- Data records:

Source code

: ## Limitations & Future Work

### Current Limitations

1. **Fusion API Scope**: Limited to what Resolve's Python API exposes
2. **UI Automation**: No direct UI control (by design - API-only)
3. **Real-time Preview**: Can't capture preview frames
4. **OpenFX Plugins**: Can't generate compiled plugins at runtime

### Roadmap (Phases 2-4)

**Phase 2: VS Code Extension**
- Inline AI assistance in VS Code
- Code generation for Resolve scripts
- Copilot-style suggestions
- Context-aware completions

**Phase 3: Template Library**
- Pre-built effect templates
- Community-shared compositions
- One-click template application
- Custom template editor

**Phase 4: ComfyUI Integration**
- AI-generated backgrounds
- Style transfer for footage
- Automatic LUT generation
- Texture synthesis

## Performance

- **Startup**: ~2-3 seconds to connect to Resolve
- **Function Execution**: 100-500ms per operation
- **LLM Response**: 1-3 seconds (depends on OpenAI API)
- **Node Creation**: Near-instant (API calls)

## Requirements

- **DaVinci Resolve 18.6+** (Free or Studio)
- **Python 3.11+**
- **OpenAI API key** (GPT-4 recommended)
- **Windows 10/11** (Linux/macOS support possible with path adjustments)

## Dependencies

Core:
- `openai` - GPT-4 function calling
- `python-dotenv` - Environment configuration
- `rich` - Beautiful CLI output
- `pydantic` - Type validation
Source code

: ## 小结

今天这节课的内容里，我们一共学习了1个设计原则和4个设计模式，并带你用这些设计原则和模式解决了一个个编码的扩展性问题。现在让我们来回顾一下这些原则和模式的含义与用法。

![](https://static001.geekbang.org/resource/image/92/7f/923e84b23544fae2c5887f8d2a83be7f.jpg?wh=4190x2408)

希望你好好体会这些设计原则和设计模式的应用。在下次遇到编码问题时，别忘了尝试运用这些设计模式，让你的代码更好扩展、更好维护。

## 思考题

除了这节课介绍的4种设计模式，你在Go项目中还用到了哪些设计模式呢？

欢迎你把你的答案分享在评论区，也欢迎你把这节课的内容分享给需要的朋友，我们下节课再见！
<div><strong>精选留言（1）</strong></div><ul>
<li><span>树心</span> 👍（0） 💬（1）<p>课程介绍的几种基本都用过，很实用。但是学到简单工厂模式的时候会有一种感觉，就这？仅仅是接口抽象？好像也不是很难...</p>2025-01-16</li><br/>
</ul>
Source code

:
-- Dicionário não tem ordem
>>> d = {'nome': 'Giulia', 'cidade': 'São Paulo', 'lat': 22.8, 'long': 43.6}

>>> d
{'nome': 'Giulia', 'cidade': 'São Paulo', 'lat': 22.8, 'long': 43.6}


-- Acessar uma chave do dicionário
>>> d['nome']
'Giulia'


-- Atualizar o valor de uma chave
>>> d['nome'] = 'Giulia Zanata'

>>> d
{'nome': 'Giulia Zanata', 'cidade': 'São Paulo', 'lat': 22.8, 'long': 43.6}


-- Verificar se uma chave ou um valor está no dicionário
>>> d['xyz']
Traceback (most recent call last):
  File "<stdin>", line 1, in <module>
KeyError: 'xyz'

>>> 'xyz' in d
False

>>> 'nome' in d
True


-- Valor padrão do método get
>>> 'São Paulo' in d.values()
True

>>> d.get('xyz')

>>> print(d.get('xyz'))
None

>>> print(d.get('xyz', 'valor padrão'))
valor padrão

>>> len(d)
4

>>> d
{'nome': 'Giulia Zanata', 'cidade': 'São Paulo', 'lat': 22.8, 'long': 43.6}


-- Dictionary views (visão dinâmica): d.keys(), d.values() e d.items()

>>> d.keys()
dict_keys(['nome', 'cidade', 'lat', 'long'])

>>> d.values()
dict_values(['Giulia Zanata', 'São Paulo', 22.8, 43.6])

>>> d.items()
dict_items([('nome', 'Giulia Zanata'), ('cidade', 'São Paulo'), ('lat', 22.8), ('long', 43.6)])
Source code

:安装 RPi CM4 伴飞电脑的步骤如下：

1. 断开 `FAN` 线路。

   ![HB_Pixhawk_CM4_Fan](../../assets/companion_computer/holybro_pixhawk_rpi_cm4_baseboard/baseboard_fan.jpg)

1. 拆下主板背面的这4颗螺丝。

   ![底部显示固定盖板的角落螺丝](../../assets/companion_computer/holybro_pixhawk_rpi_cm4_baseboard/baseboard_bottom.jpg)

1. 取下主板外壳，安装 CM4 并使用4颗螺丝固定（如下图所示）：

- Instruction: Out of the data above, return each line where the word "generation" can be found.

- Task output:
- Code generation for Resolve scripts
- Automatic LUT generation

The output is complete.